◆ **Exercise tasks**:
1 - In the film review archive, which book did Eric Rohmer adapt for Les amours d'Astrée et de Céladon?
2 - Go on with the film review archive from its final line.

◆ **Page excerpt**:
%%
Archive for February, 2009

THE ROMANCE OF ASTREA AND CELADON (Eric Rohmer, 2007)

February 28, 2009

In fifth-century Gaul, shepherdess Astrée is willfully blind to shepherd Céladon’s chaste love and unwavering fidelity; she allows herself to become jealous by the sight of rival Semyrus pressing her lips against Céladon’s. It is Astrée who pressed Céladon to feign romance with Semyrus to deceive his parents, who loathe her (Astrée); now she tells Céladon not to bother her again. The whole village, including Astrée, believes that Céladon is dead, having drowned himself in the river, but nymphs have meanwhile rescued him and nursed him back to health. What can he do, however? Astrée has said she never wants to see him again; if she never does, how can she know he is alive, how can they forgive one another, how can their romance continue? In a pristine forest, a Druid priest concocts a masquerade that aims for the couple’s reunion and reconciliation; Céladon, who is at least as pretty as Astrée, will become the priest’s daughter, Alexia, and in that disguise approach Astrée and win her back—well, front and back.
     Adapting Honoré d’Urfé’s 1610 L’Astrée, writer-director Eric Rohmer has said that Les amours d’Astrée et de Céladon is his final film. It is an enchanting, beguiling one, and a deeply moving one, too. This vision of his is at once troubled and serene, a meditation on duty, loyalty and love. As the Roman multiplicity of gods yields to the more abstract notion of a single God, the myth of chaste and perfect love crosses the modern reality of confused and contradictory—and anxious—love. For Rohmer, this is a summary work—and a personal one which is dedicated to a deceased friend and in which the priest who is engaged in holy work stands in for Rohmer himself.

OUTSOURCED (John Jeffcoat, 2006)
%%
◆ **Data excerpts**:
%%
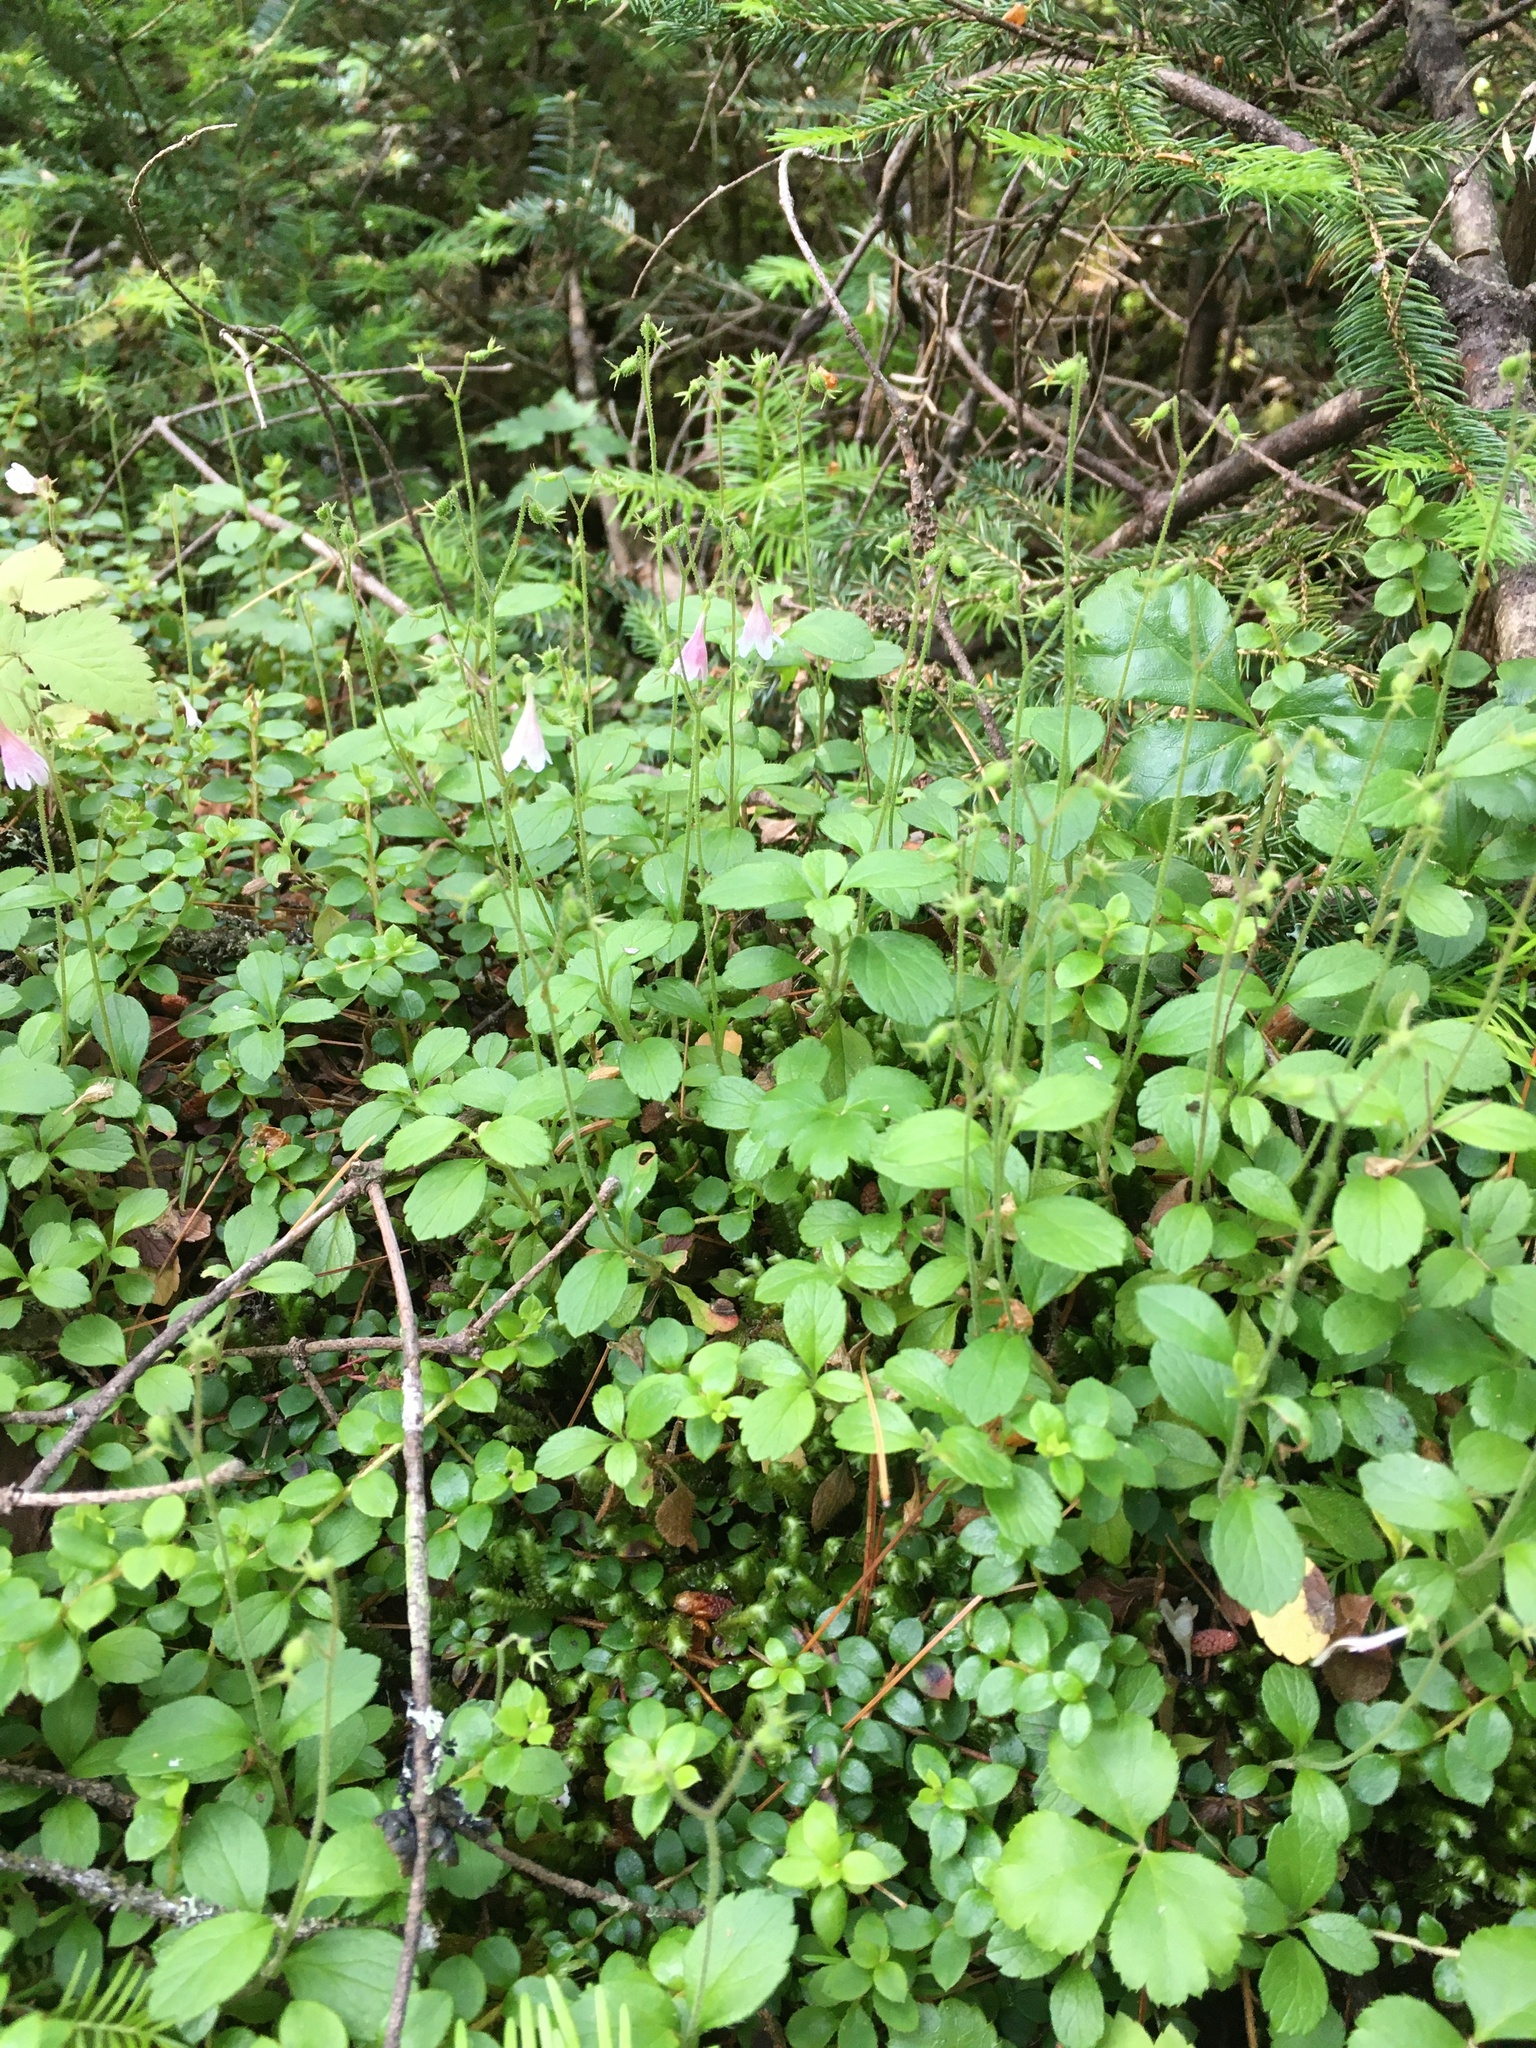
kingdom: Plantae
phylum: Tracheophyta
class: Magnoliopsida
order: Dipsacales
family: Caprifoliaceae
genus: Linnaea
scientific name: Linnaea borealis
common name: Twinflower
%%
◆ **Responses**:
1 - Honoré d'Urfé's 1610 L'Astrée.

2 -
February 28, 2009

Western Novelty, which markets “patriotic nick-knacks,” is moving its operation, including the call-center that Todd Anderson manages, from Seattle to Gharapur, a town near Mumbai, for the sake of the company’s bottom line. (Don’t stress trying to find Gharapur on a map; it’s made-up.) Todd, an American smart-aleck, must bring his replacement, Purohit N. Virajnarianan, the soul of decency, up to speed. In India, Todd amusingly is a fish out of water, although he finally reconciles himself to his mission at a critical (and touching) moment in a local river; moreover, he and Asha, whom he grooms to become Puro’s assistant, fall in love. When he says about her, “Asha can do anything,” it is the inspirational moment of her life. One thing Asha may not be able to do, however, is divert the course of the marriage that her traditional parents have arranged for her.
     After considerable training of the Indian workers, and the elevation of their dreams, the company’s dogged pursuit of lower overhead shifts the outsourcing from India to China.
     Outsourced, co-written by George Wing and the director, Seattle-based John Jeffcoat, is a charming, delightful comedy laced with satire and gentle tugs at the heart. Young boys love Todd and throw their arms around his legs to hug him—and to lift either his wallet or cell phone; an adult street vendor pushes onto strangers and tourists a liquid refreshment that Western digestive tracts cannot handle. By degrees, Todd’s American arrogance relaxes; back home, he adds a bindi—a “third eye”—on the forehead of the image of George Washington embossed on his Western Novelty plate!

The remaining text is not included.